Monday 19 December 2016

Teori Awal Sistem Diatonik (Part. 1)

Saat ini kita mengenal berbagai sistem musik yang diterapkan pada kebudayaan-kebudayaan yang berbeda. Sistem yang paling mendasar pada musik ialah tanga nada atau skala nada (tone scale). Pada kebudayaan-kebudayaan Timur umumnya yang digunakan ialah skala pentatonik (penta = lima; tonik = nada), yaitu sistem skala yang terdiri dari lima nada sedangkan dalam kebudayaan Barat ialah diatonik (dia = tujuh) yaitu skala tujuh nada. Evolusi awal sistem diatonik meliputi pembahasan konsep bilangan Pythagoras dan pengembangannya, formulasi skala nada mayor dan minor, solusi terts Pythagoras dalam alat musik dan komposisi musik.

1. Konsep Bilangan Pythagoras 
Teori yang berkaitan dengan interval skala diatonik tumbuh bersamaan dengan kelahiran filsafat Barat pada abad ke-6 SM. Bangsa Yunani pada masa itu memiliki keunggulan yang seimbang pada banyak bidang. Konsep dasar estetika mereka ialah keselarasan dan keseimbangan sehingga dalam kesenian mereka terdapat rasionalitas yang unggul (Bertens 1075, 22).

Pythagoras mengawali penemuannya tentang interval melalui eksperimennya pada monochord, sebuah alat musik kuno berdawai yang ditala, yang dengan media tersebut ia merumuskan interval oktaf, kwint dan kwart, dengan cara membagi-bagi dawai secara proporsional. Interval pertama atau prime diperoleh dengan membagi dawai-dawai tersebut menjadi dua bagian atau dengan perbandingan 1:2. Interval kwint diperoleh dengan membagi dawai menjadi tiga bagian, atau 2:3, dan kwart menjadi empat bagian atau 3:4 (Beardsley, 1966, 27-28).2Dengan rangkaian enam buah kwint maka tersusunah skala diatonik dengan dua interval sekonde kecil (semi tone) dengan istilah Latin limma,dan sekonde besar dengan istilah Tonus (Sadie 1980, Vol. 15, 486).

Ilustrasi 1: Lingkaran Kwint dan jarak nada Limma dan Tonus 

Keempat bilangan pertama pada perbandingan Pythagoras berperan dalam menghasilkan bilangan 10 dalam suatu segitiga yang disebut tetraktys:


Ilustrasi 2: tetraktys Pythagoras 

Tetraktys menyatakan bahwa nada-nada musikal merupakan gejala fisis yang dikuasai oleh hukum matematis.

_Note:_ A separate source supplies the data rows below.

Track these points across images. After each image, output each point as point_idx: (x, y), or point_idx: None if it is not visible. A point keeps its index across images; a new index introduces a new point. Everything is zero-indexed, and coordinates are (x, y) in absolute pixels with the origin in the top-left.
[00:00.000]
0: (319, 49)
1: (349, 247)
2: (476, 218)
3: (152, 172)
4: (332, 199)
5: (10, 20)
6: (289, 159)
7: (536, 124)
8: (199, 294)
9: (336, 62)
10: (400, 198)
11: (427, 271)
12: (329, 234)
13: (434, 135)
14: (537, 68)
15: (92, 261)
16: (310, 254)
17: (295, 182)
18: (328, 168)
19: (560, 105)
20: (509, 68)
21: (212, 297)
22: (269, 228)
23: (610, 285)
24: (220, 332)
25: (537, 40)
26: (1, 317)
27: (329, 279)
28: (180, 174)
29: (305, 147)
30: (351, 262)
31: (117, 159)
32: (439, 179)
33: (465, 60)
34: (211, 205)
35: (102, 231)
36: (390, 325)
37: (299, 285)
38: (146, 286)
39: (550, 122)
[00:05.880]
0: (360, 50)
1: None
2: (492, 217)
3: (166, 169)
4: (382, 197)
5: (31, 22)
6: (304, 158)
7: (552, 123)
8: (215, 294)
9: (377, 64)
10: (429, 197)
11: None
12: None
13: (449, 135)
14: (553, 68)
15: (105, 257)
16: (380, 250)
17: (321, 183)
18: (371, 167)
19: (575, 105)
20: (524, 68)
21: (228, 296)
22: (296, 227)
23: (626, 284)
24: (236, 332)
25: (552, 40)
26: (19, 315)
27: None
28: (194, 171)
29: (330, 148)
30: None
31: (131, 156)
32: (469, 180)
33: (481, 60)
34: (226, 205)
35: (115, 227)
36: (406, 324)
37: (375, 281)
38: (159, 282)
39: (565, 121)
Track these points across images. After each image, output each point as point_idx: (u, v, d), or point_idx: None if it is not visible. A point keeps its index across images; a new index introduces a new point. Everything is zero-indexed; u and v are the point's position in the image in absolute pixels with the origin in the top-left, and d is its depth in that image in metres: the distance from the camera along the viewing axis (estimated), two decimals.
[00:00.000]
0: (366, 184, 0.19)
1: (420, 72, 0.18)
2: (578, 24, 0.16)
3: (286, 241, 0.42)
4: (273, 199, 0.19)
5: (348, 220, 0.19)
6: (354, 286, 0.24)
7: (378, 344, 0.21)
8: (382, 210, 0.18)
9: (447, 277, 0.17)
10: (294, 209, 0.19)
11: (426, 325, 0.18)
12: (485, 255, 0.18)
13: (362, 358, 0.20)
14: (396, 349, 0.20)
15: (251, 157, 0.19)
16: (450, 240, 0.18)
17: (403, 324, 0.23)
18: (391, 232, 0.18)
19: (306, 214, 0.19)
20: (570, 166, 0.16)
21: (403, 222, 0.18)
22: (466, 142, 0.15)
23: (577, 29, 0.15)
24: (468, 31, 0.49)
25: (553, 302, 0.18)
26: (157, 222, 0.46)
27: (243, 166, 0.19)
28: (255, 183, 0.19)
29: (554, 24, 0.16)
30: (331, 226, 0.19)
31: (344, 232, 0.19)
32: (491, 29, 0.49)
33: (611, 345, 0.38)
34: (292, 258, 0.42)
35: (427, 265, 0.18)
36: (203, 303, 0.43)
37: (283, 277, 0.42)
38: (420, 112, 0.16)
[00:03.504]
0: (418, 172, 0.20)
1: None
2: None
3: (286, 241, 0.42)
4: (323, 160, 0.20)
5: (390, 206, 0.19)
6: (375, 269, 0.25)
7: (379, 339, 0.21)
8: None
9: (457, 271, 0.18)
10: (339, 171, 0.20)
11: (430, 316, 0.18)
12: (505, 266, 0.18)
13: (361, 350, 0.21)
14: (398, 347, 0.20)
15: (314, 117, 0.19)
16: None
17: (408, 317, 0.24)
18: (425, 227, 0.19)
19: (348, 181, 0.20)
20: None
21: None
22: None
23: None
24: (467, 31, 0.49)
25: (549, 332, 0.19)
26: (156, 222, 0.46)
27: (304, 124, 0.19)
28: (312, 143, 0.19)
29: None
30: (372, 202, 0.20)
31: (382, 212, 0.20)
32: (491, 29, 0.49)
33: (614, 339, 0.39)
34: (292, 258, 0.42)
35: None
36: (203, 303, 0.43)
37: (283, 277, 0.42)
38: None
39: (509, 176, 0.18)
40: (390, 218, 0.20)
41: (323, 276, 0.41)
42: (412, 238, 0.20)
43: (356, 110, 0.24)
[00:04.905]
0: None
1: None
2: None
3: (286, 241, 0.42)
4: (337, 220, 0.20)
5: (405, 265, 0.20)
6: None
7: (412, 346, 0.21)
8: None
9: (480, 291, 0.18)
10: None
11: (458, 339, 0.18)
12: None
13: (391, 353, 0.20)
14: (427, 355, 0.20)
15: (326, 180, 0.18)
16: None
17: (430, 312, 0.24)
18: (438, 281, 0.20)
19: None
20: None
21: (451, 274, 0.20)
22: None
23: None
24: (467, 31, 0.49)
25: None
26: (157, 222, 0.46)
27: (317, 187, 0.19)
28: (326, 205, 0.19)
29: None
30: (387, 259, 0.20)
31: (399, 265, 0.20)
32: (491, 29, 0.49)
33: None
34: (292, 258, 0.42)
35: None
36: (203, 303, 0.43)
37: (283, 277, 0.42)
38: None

Oleh karena itu suatu realitas dapat dicocokkan dengan kategori-kategori matematis dari rasio manusia. Pythagoras berpendapat bahwa nada-nada musikal dapat dijabarkan ke dalam perbandingan antara bilangan-bilangan sehingga dari hal tersebut ia menarik kesimpulan bahwa segala sesuatu adalah bilangan merupakan unsur yang terdapat dalam segala sesuatu. 

Prinsip bilangan adalah ganjil dan genap, terbatas dan tak terbatas. Oktaf adalah harmoni yang dihasilkan dengan menggabungkan hal yang berlawanan yaitu 1 dan 2. Demikian juga dengan seluruh alam semesta merupakan suatu harmoni yang merupakan hal-hal yang berlawanan (Beardsley 1966). Ajaran Pythagoras ini tampaknya sejalan dengan konsep keindahan Socrates yang ditulis oleh Plato dalamsymposium.3 Dengan demikian Pythagoras memiliki pandangan yang bertentangan dengan konsep Anaximandros tentang alam bahwa kosmos seluruhnya terdiri dari hal yang berlawanan.